=== Extrait du document ===
“Outil de référence, le Classement mondial de la liberté de la presse de RSF s’articule autour de sept indicateurs : le niveau des exactions, l’étendue du pluralisme, l’indépendance des médias, l’environnement et l’autocensure, le cadre légal, la transparence et les infrastructures. Il place les gouvernements face à leurs responsabilités en permettant à la société civile de se saisir d’une mesure objective et fournit aux instances internationales un indicateur de bonne gouvernance pour orienter leurs décisions”, observe Christophe Deloire, secrétaire général de Reporters sans frontières.
“Le classement de certains pays, y compris des démocraties, est largement affecté cette année par une interprétation trop large et abusive du concept de la protection de la sécurité nationale. Par ailleurs, le Classement reflète l’impact négatif des conflits armés sur la liberté de l’information et ses acteurs. Pays le plus dangereux au monde pour les journalistes, la Syrie est classée 177ème sur 180 pays”, déclare Lucie Morillon, directrice de la recherche de Reporters sans frontières.
L’indice annuel du Classement, qui synthétise les atteintes à la liberté de l’information dans 180 pays sur l’année écoulée, démontre une légère aggravation de la situation. Cet indice passe de 3 395 points à 3 456 points, soit une augmentation générale de 1,8%. Si la situation reste stable dans la région Asie-Pacifique, elle s’aggrave en revanche en Afrique.
Pour la première fois, le Classement sera disponible en édition papier enrichie, en français, dans la collection Librio de Flammarion. Des analyses régionales et thématiques sont disponibles sur rsf.org en version multilingue. Reporters sans frontières introduit également une visualisation en trois dimensions des performances des 180 pays figurants au classement.
=== Données fournies ===
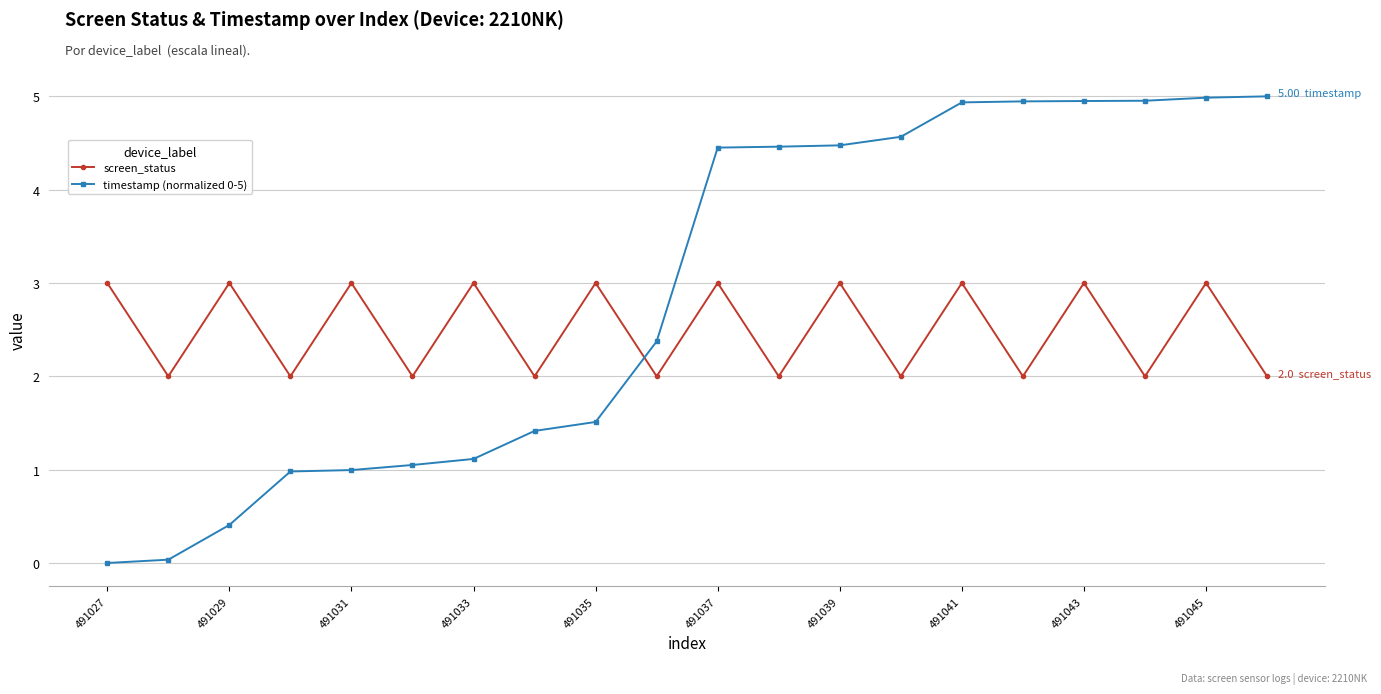

How many interior local peaks does the screen_status series have?

9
===
▶ Actions demandées:
A) D'après l'extrait, quel rang la Syrie occupe-t-elle dans le Classement ?
B) Réécrivez s'il vous plaît sous forme de liste le paragraphe de l'extrait qui commence par « L'indice annuel du Classement », en conservant ses faits principaux.
C) Résumez l'extrait en deux phrases.
Les lignes n'ont aucun rapport avec l'extrait.

▶ Réponses par tâche:
A) La 177ème place sur 180 pays.

B)
- L'indice annuel synthétise les atteintes à la liberté de l'information dans 180 pays sur l'année écoulée.
- Il passe de 3 395 à 3 456 points, soit une hausse générale de 1,8 %, ce qui traduit une légère aggravation.
- La situation reste stable en Asie-Pacifique mais s'aggrave en Afrique.

C) Le Classement mondial de la liberté de la presse de RSF s'articule autour de sept indicateurs, et son indice annuel, qui porte sur 180 pays, montre une légère aggravation en passant de 3 395 à 3 456 points. Selon RSF, le classement de certains pays, y compris des démocraties, est affecté cette année par une interprétation abusive de la sécurité nationale, et il reflète l'impact négatif des conflits armés, la Syrie étant classée 177ème.